# FS Electric Eels



## weirdboyrox (Apr 27, 2010)

Got these guys a while ago from Richard, thinking of changing into a planted tank with other fish. Selling all 3 electric eels for 100 each.


----------



## jamez&becca (Apr 22, 2010)

how big are these guys


----------



## weirdboyrox (Apr 27, 2010)

around 2'4" each.


----------



## weirdboyrox (Apr 27, 2010)

Bump for the day


----------



## weirdboyrox (Apr 27, 2010)

Price drop to 80.00 each.


----------



## weirdboyrox (Apr 27, 2010)

bump for the day


----------



## snow (Apr 21, 2010)

aww this is SO tempting. I'll have to see how much money I have left after the salt tank is running. I'll check with you late next week to see if you still have them. Are there discounts if you buy all three?


----------



## weirdboyrox (Apr 27, 2010)

snow said:


> aww this is SO tempting. I'll have to see how much money I have left after the salt tank is running. I'll check with you late next week to see if you still have them. Are there discounts if you buy all three?


yup


----------



## H . (Apr 23, 2010)

could you post a full body picture of them? thanks.


----------



## weirdboyrox (Apr 27, 2010)

H . said:


> could you post a full body picture of them? thanks.

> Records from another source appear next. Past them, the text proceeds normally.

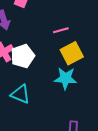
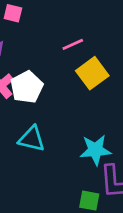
cyan star: (66, 78) -> (95, 150), moved

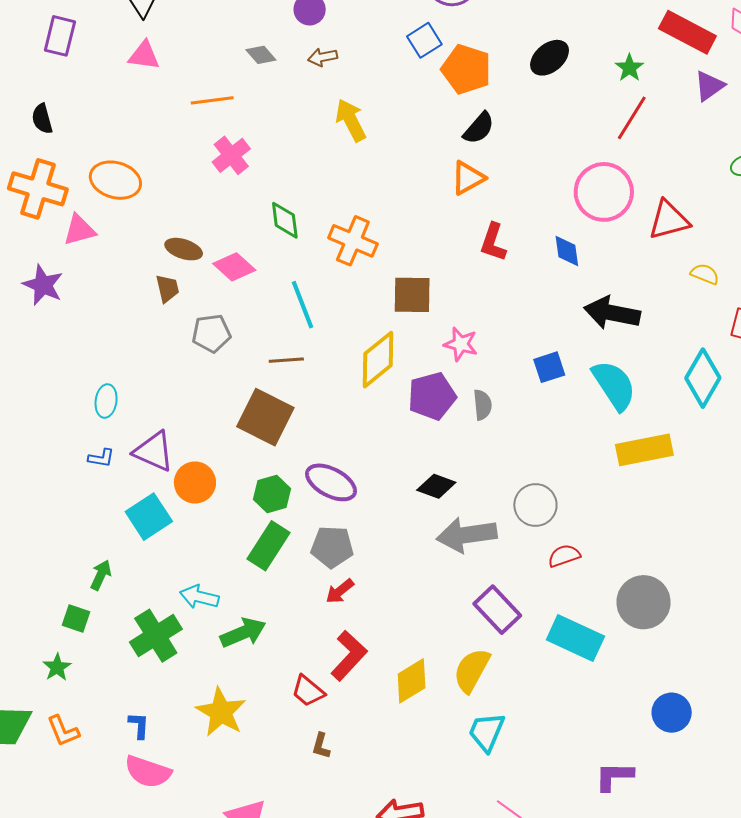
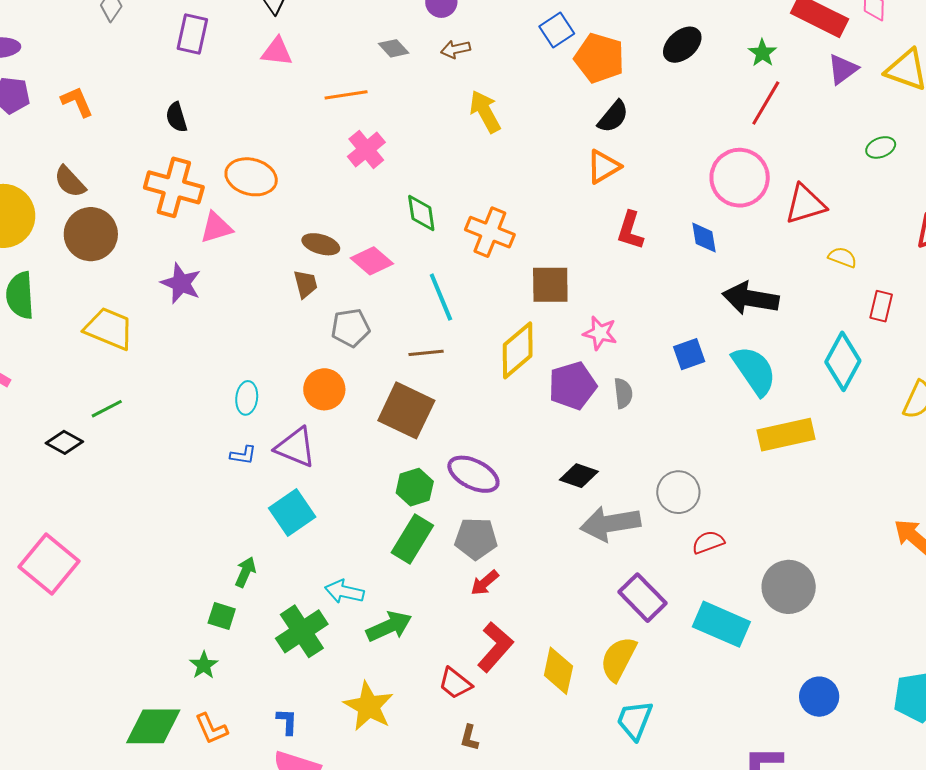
orange circle: (195, 483) -> (324, 389), moved
yellow diamond: (412, 681) -> (558, 671), turned -45

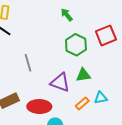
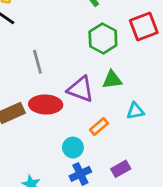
orange rectangle: (82, 103) -> (99, 126), moved
red ellipse: (39, 107) -> (46, 105), moved

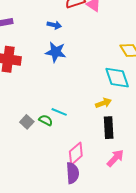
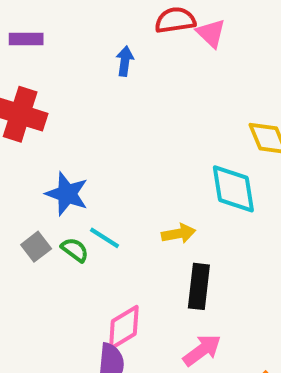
blue arrow: (54, 25) -> (125, 61), turned -104
blue star: (56, 52) -> (67, 194), moved
yellow arrow: (103, 103) -> (179, 234), moved

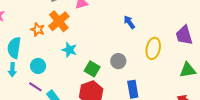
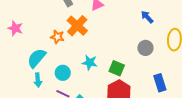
cyan semicircle: (14, 48) -> (37, 58), turned 40
cyan star: (69, 50) -> (90, 63), moved
gray circle: (118, 61) -> (145, 48), moved

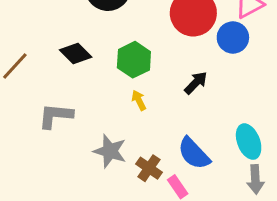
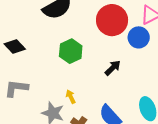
black diamond: (76, 53) -> (15, 46), moved
yellow arrow: (139, 100) -> (71, 97), moved

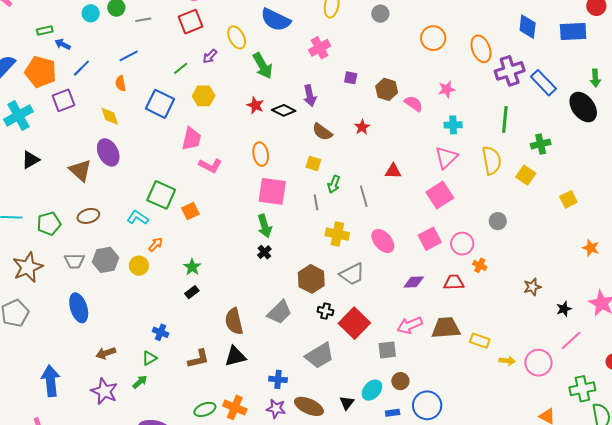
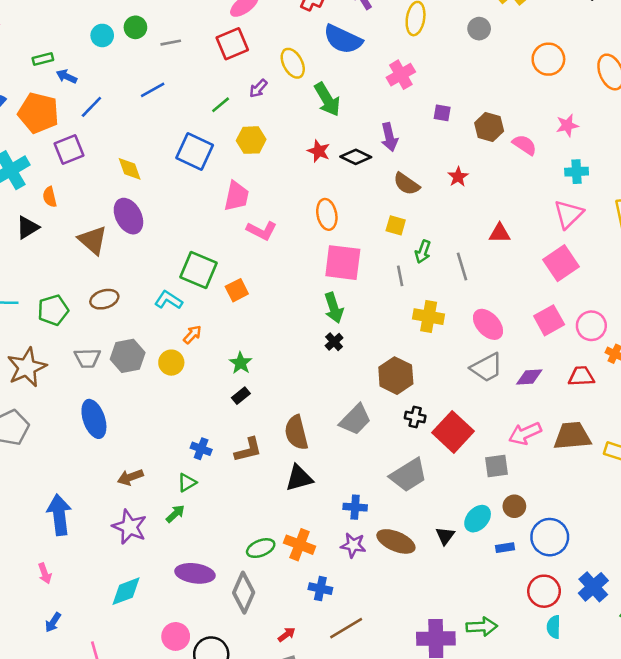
orange semicircle: (121, 83) -> (50, 197), moved
gray trapezoid: (352, 274) -> (487, 368), moved
brown L-shape: (198, 359) -> (248, 450), moved

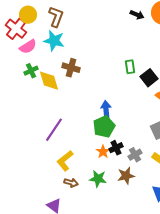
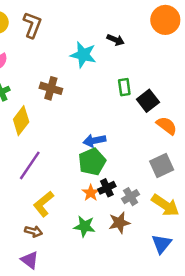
black arrow: (137, 15) -> (116, 40), moved
cyan star: (54, 41) -> (83, 55), moved
yellow diamond: (49, 81) -> (21, 121), moved, turned 55
blue arrow: (106, 110) -> (94, 141), turned -96
brown arrow: (71, 183) -> (33, 231), moved

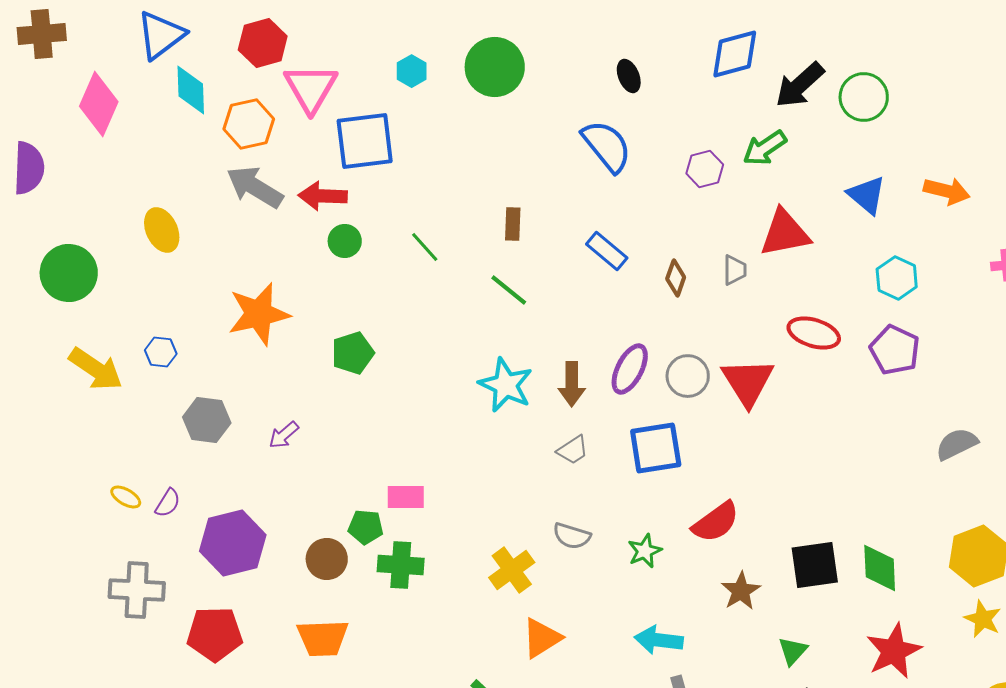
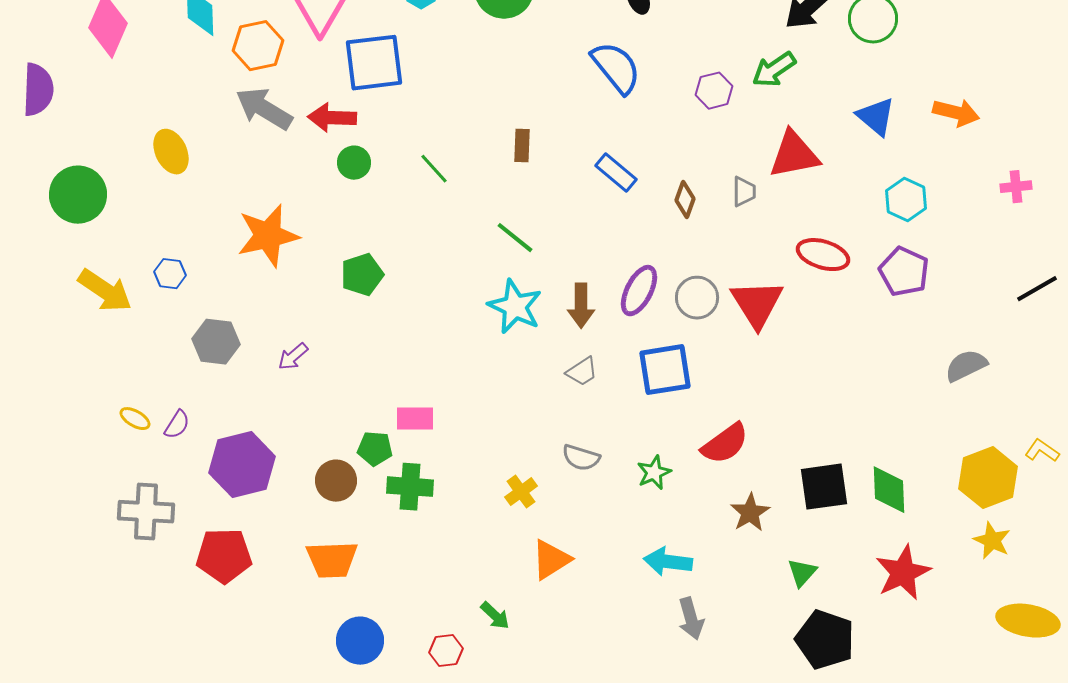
green line: (509, 290) -> (515, 238), moved
yellow cross: (512, 570) -> (521, 492), size x0.7

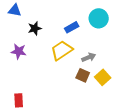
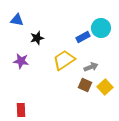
blue rectangle: (72, 27) -> (83, 37), moved

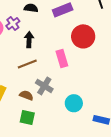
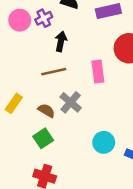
cyan circle: (74, 103) -> (104, 142), moved
green square: (27, 117) -> (43, 138), turned 35

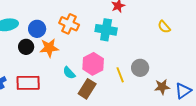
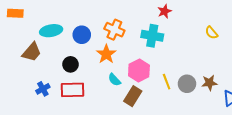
black circle: (26, 47) -> (70, 64), moved
orange star: (49, 48) -> (106, 54), moved, turned -30
gray circle: (140, 68) -> (187, 84), moved
brown star: (162, 87) -> (209, 83), moved

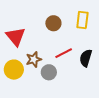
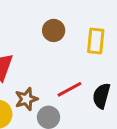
brown circle: (53, 23) -> (54, 30), moved

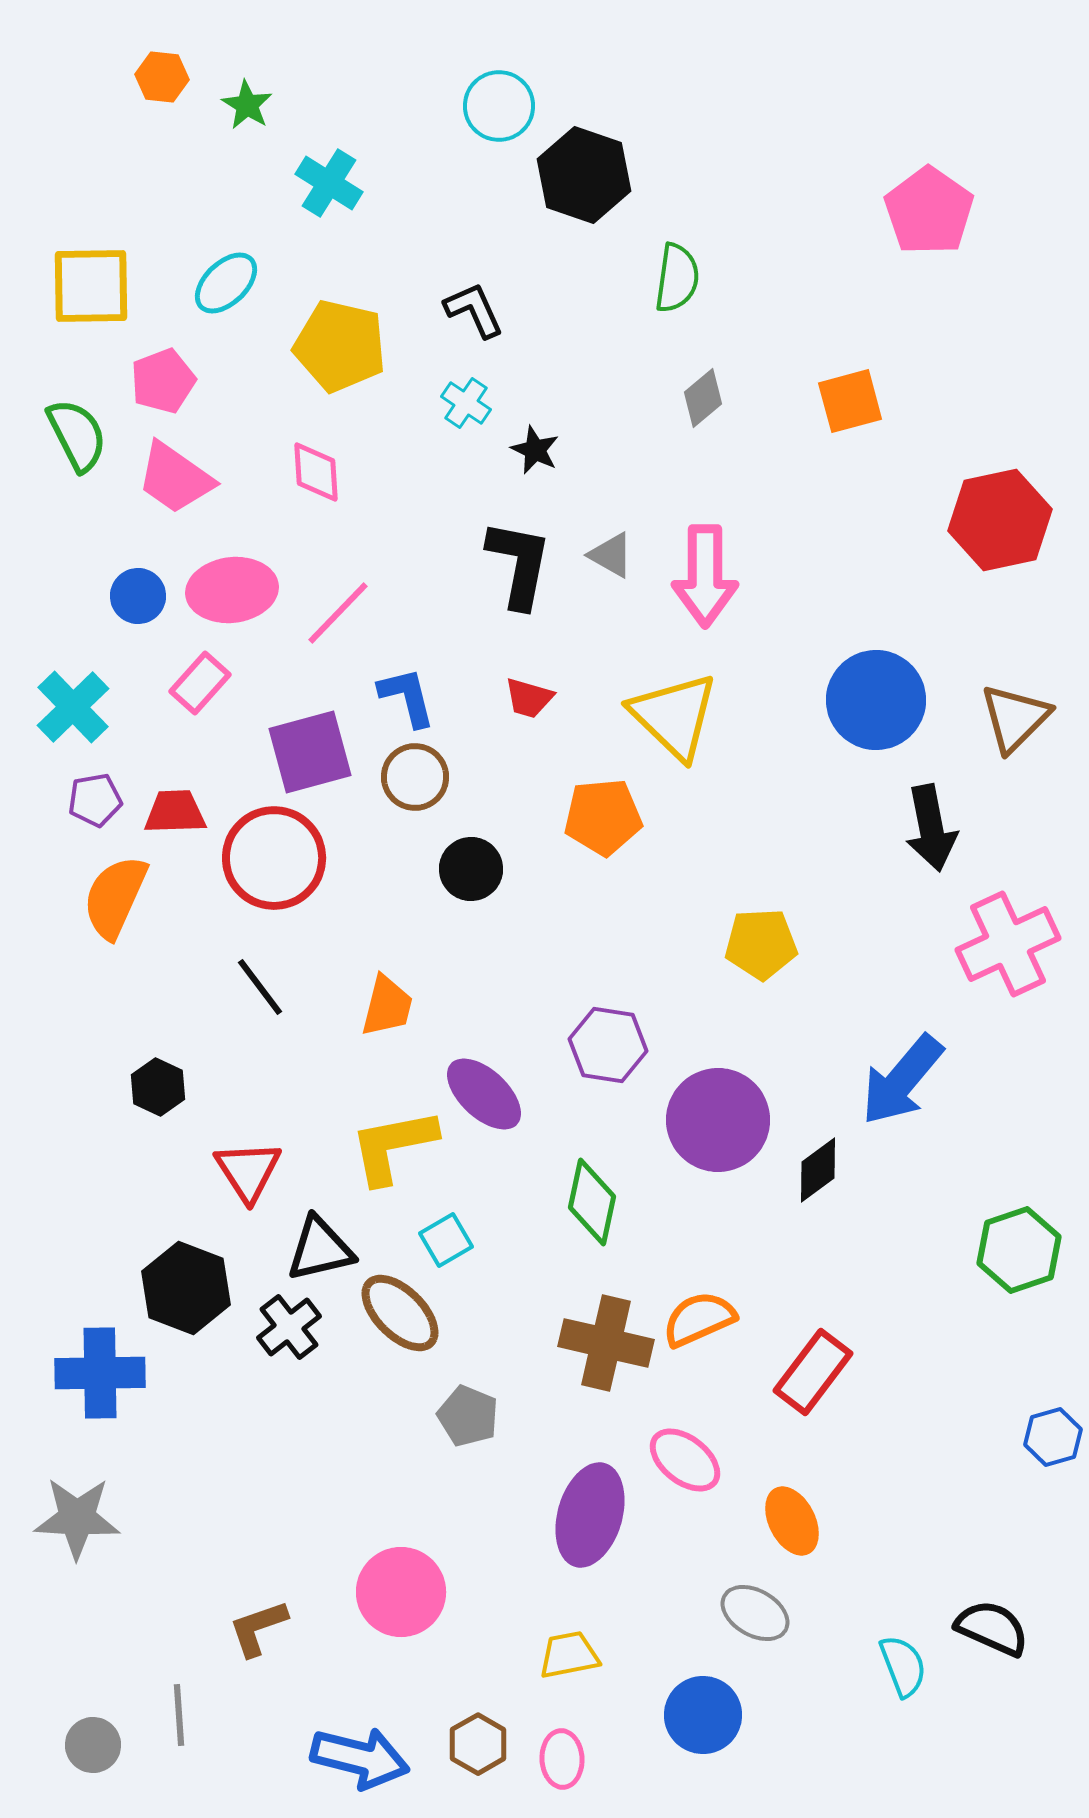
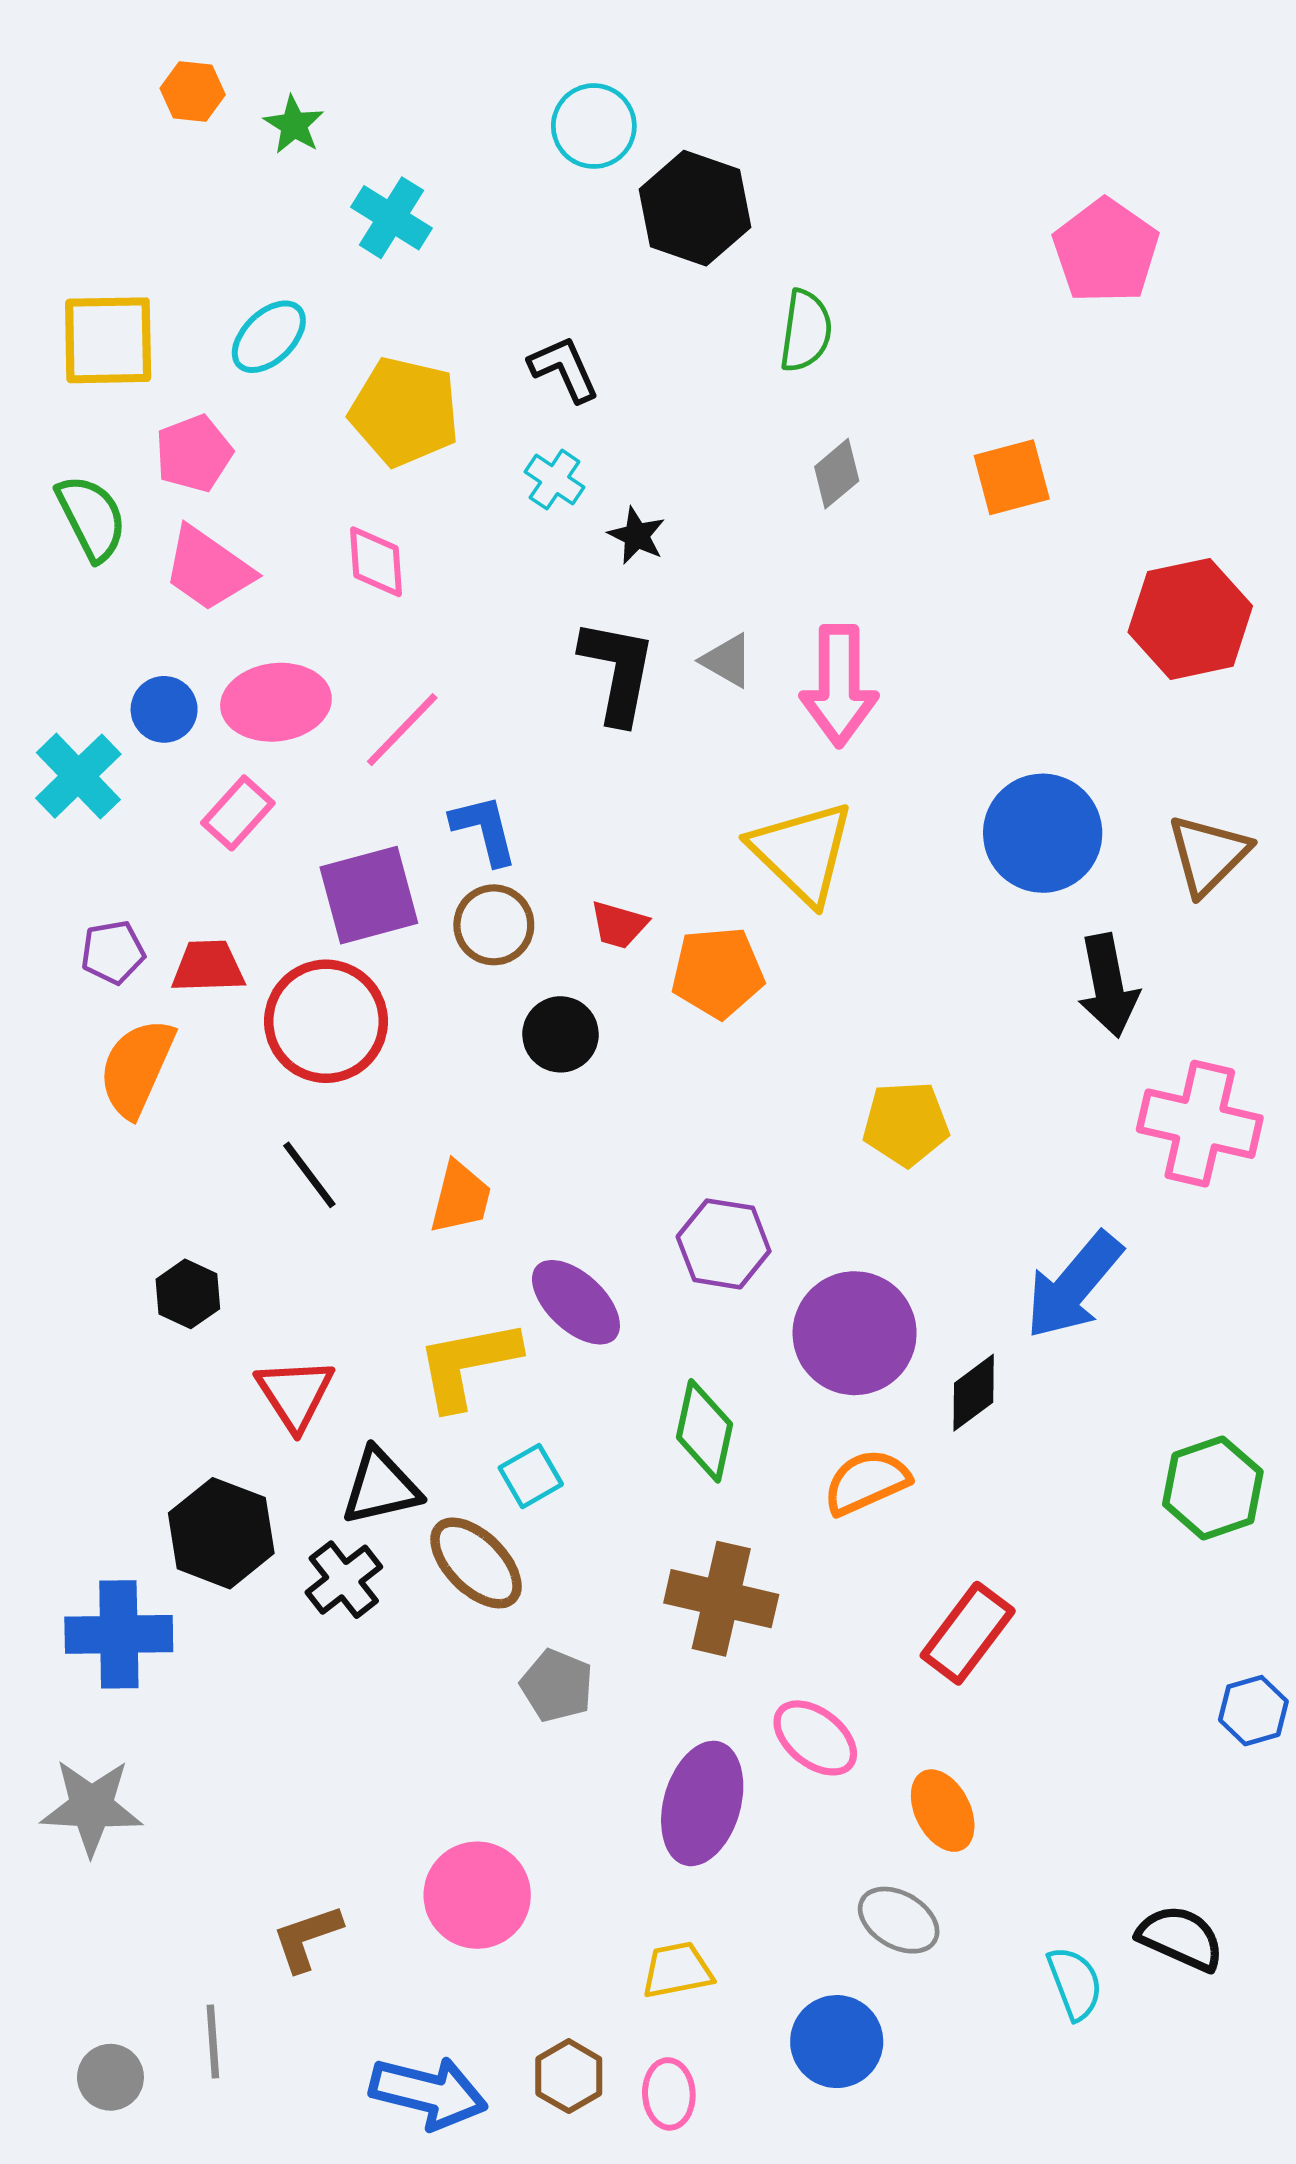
red trapezoid: (529, 698) -> (619, 925), moved
cyan cross: (73, 707) -> (78, 776), moved
pink cross: (1008, 944) -> (1200, 1124), turned 38
orange semicircle: (699, 1319) -> (866, 1482), moved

No problem, but did the best I can. Hard to take a bull body picture of these extremely elongated fish.


----------



## H . (Apr 23, 2010)

Thanks a lot.


----------



## weirdboyrox (Apr 27, 2010)

you're welcome and bump for the day


----------



## weirdboyrox (Apr 27, 2010)

bump for the day


----------



## weirdboyrox (Apr 27, 2010)

lowered the price to 70.00 each.


----------



## weirdboyrox (Apr 27, 2010)

Still bumping up for the day


----------